- Born: June 13, 1978 (age 47) Philadelphia, Pennsylvania, U.S.
- Occupations: Marketing innovation expert and entrepreneur
- Known for: Blogging, Road Rules, FHM, pranks
- Spouse: Kristina Hoge (2010–present)

= Jake Bronstein =

American magazine editor (born 1978)

Jake Bronstein (born June 13, 1978), is a marketer, entrepreneur, Internet personality, and blogger. He was an editor of the US edition of FHM, a men's magazine. Bronstein markets himself as a "fun evangelist," and provides consulting services to that end through his marketing agency GiantMINIATURE.

==Career==
Bronstein appeared in season four of the television program Road Rules, Road Rules: Islands, at age 18, and two years later published his first feature article in Maxim. At 21 he signed on for FHM, but took a brief break a few years later to co-host G4 Tech TV's Video Game Vixens. He also documented his sex life for Glamour and wrote a book about his sexual activities under the alias "Allen Jake Bronstein" He later worked in marketing, and founded a blog named Zoomdoggle with colleague Josh Spear.

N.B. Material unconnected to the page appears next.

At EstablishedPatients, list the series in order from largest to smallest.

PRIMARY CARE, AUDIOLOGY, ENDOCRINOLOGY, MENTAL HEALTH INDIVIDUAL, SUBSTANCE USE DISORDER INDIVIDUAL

In 2009, Bronstein and Craig Zucker noticed rare earth magnetic spheres on YouTube and repackaged them as a popular magnetic desk toy called Buckyballs. In July 2012, the Consumer Product Safety Commission filed an administrative complaint against Buckyballs and similar magnetic toy companies, alleging that the balls present a safety risk when swallowed.

In 2012, Bronstein founded the apparel company Flint and Tinder, which was acquired by Huckberry in 2016.

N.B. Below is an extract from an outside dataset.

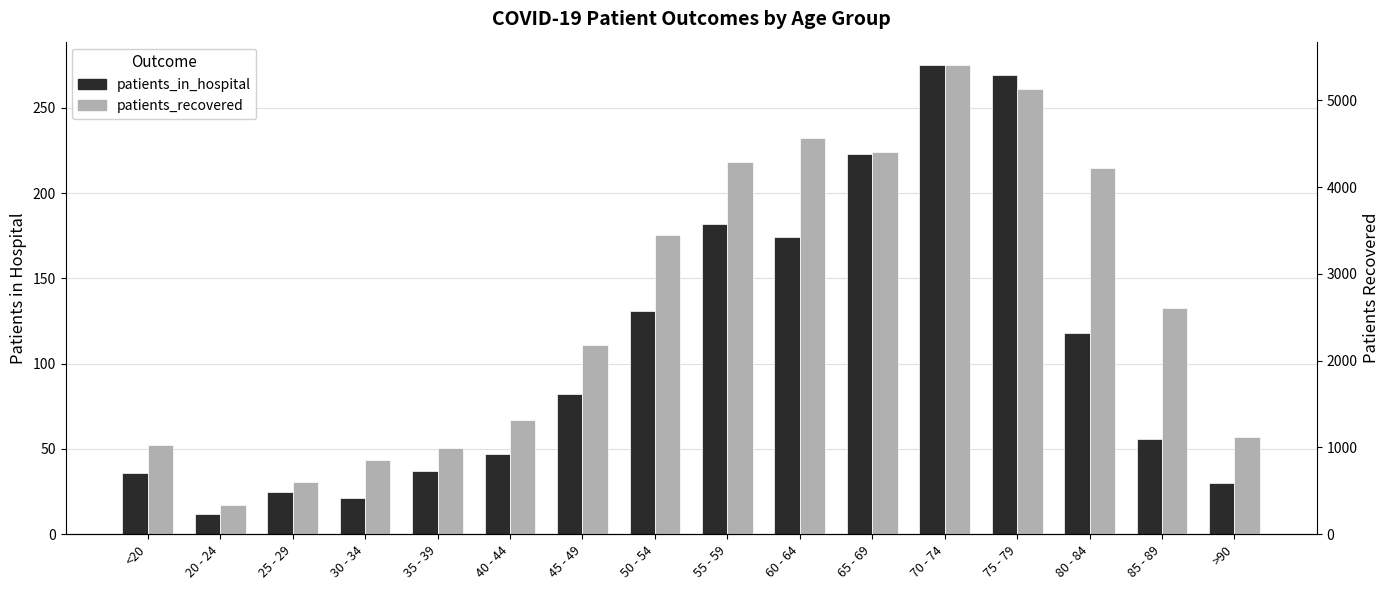

Rank the series by their average value, from highest to lowest.

patients_recovered, patients_in_hospital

In 2018, Bronstein became BuzzFeed's Head of Partner Innovation. In this role, he paired Tasty with LG Ovens for a cookie subscription program, launched a 24-hour takeover of the BuzzFeed homepage to showcase Bumble's virtual first dating functionality, opened a New York themed pizza parlor with Chase bank, the NY Knicks, and Run DMC that would be named the 2019 Shortie Awards Best Location Based Experience, and form the Adobe x BuzzFeed "Make The Feed" partnership, described by Adobe as their "most creative ever."

===Publicity stunts===
Bronstein has been involved in a number of publicity stunts, such as bathing in the Bryant Park Fountain, taking advantage of a loophole to get into the NBA draft, auctioning on eBay the lead singer position in his band, offering himself for marriage, freeing a fish into New York's East River, launching a 50 Dates in 50 States quest by soliciting invites from women on the web, and offering 1,000 strangers a hand-written love letter.